Alle wieder gemeinsam im Finale: Deutschland, Österreich und Schweiz, die deutschsprachigen Nachbarn, sind am Sonnabend in der großen ESC-Show in Kopenhagen vertreten. Wir dürfen also gespannt sein, ob sich die drei Länder an der allseits geächteten Punkteschacherei beteiligen werden.

Am auffälligsten dabei ist natürlich Conchita Wurst aus Österreich.

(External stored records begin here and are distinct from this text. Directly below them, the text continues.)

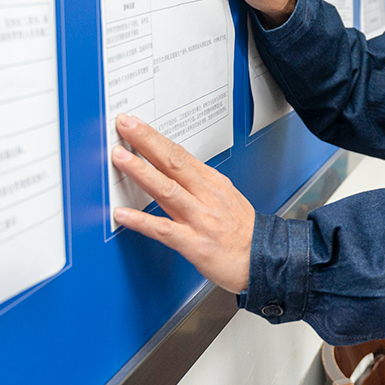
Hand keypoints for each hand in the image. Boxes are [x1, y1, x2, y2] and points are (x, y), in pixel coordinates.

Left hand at [112, 114, 254, 293]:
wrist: (263, 259)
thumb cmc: (243, 231)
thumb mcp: (226, 197)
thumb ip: (199, 184)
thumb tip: (173, 170)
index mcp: (213, 183)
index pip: (180, 154)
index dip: (156, 137)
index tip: (136, 124)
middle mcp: (206, 196)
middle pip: (173, 162)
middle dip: (147, 141)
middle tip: (126, 125)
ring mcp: (200, 218)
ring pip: (167, 189)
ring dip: (142, 171)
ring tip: (120, 158)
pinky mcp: (194, 243)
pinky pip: (163, 230)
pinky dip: (141, 221)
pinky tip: (122, 214)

Der Travestiekünstler Tom Neuwirth tritt in Frauenkleidern, aber mit Bart auf. Was diese aber dieser seltsame Name bedeiten soll, wieso nennt man sich denn Wurst? Weil es “wurst” ist, ob da ein Mann oder eine Frau auf der Bühne steht?
Er selbst begründet das jedenfalls so.

Im 2. Halbfinale, das am Donnerstag bei phoenix und einsplus lief, traten gerade mal noch 15 Songs an, von denen zehn weiterkamen. Da musste die zweistündige Show schon mächtig gestreckt und mit einem dritten Schnelldurchlauf (schon nach dem Votingschluss) aufgefüllt werden. Sollten 2015 noch weniger Lönder am ESC teilnehmen, wird wohl bald ein zweites Halbfinale überflüssig.